Exercise inputs:
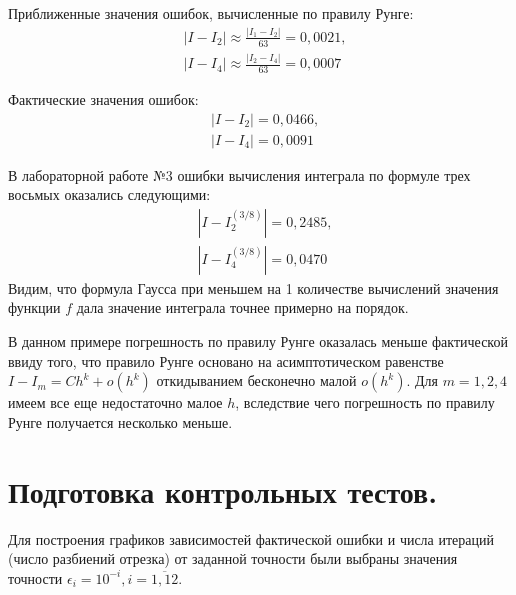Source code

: \documentclass[a4paper, 12pt]{article}
\begin{document}
	Приближенные значения ошибок, вычисленные по правилу Рунге:
	\begin{equation*}
		\begin{aligned}
			&|I-I_2|\approx\frac{|I_1-I_2|}{63}=0,0021,\\
			&|I-I_4|\approx\frac{|I_2-I_4|}{63}=0,0007
		\end{aligned}
	\end{equation*}

	Фактические значения ошибок:
	\begin{equation*}
		\begin{aligned}
			&|I-I_2|=0,0466,\\
			&|I-I_4|=0,0091
		\end{aligned}
	\end{equation*}

	В лабораторной работе №3 ошибки вычисления интеграла по формуле трех восьмых оказались следующими:
	\begin{equation*}
		\begin{aligned}
			&|I-I_2^{(3/8)}|=0,2485,\\
			&|I-I_4^{(3/8)}|=0,0470
		\end{aligned}
	\end{equation*}
	Видим, что формула Гаусса при меньшем на 1 количестве вычислений значения функции $f$ дала значение интеграла точнее примерно на порядок.
	
	В данном примере погрешность по правилу Рунге оказалась меньше фактической ввиду того, что правило Рунге основано на асимптотическом равенстве $I-I_m=Ch^k+o(h^k)$ откидыванием бесконечно малой $o(h^k)$. Для $m=1,2,4$ имеем все еще недостаточно малое $h$, вследствие чего погрешность по правилу Рунге получается несколько меньше. 
	
	\section{Подготовка контрольных тестов.}
	
	Для построения графиков зависимостей фактической ошибки и числа итераций (число разбиений отрезка) от заданной точности были выбраны значения точности $\epsilon_i=10^{-i}, i=\overline{1,12}$. 
	
\end{document}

Goal of the exercise: Please repeat every record exactly as it stands, leaving out any pictures.

Answer box:
Source code

: \documentclass[a4paper, 12pt]{article}
\begin{document}
	Приближенные значения ошибок, вычисленные по правилу Рунге:
	\begin{equation*}
		\begin{aligned}
			&|I-I_2|\approx\frac{|I_1-I_2|}{63}=0,0021,\\
			&|I-I_4|\approx\frac{|I_2-I_4|}{63}=0,0007
		\end{aligned}
	\end{equation*}

	Фактические значения ошибок:
	\begin{equation*}
		\begin{aligned}
			&|I-I_2|=0,0466,\\
			&|I-I_4|=0,0091
		\end{aligned}
	\end{equation*}

	В лабораторной работе №3 ошибки вычисления интеграла по формуле трех восьмых оказались следующими:
	\begin{equation*}
		\begin{aligned}
			&|I-I_2^{(3/8)}|=0,2485,\\
			&|I-I_4^{(3/8)}|=0,0470
		\end{aligned}
	\end{equation*}
	Видим, что формула Гаусса при меньшем на 1 количестве вычислений значения функции $f$ дала значение интеграла точнее примерно на порядок.
	
	В данном примере погрешность по правилу Рунге оказалась меньше фактической ввиду того, что правило Рунге основано на асимптотическом равенстве $I-I_m=Ch^k+o(h^k)$ откидыванием бесконечно малой $o(h^k)$. Для $m=1,2,4$ имеем все еще недостаточно малое $h$, вследствие чего погрешность по правилу Рунге получается несколько меньше. 
	
	\section{Подготовка контрольных тестов.}
	
	Для построения графиков зависимостей фактической ошибки и числа итераций (число разбиений отрезка) от заданной точности были выбраны значения точности $\epsilon_i=10^{-i}, i=\overline{1,12}$. 
	
\end{document}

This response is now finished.